Content starts

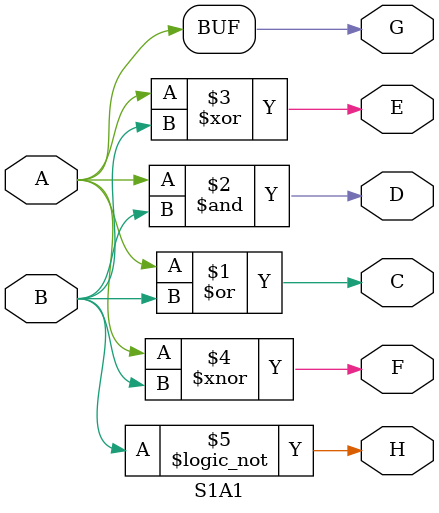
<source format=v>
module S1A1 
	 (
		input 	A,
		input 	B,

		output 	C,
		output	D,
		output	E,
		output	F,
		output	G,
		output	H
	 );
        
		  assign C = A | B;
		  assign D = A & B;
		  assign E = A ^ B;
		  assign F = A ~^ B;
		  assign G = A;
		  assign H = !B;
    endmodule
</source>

Content ends

# TASK DESCRIPTION
Output nothing but the lines from the one with "assign E = A ^ B;" through the last line above, each exactly as it stands.

# RESULT
		  assign E = A ^ B;
		  assign F = A ~^ B;
		  assign G = A;
		  assign H = !B;
    endmodule
</source>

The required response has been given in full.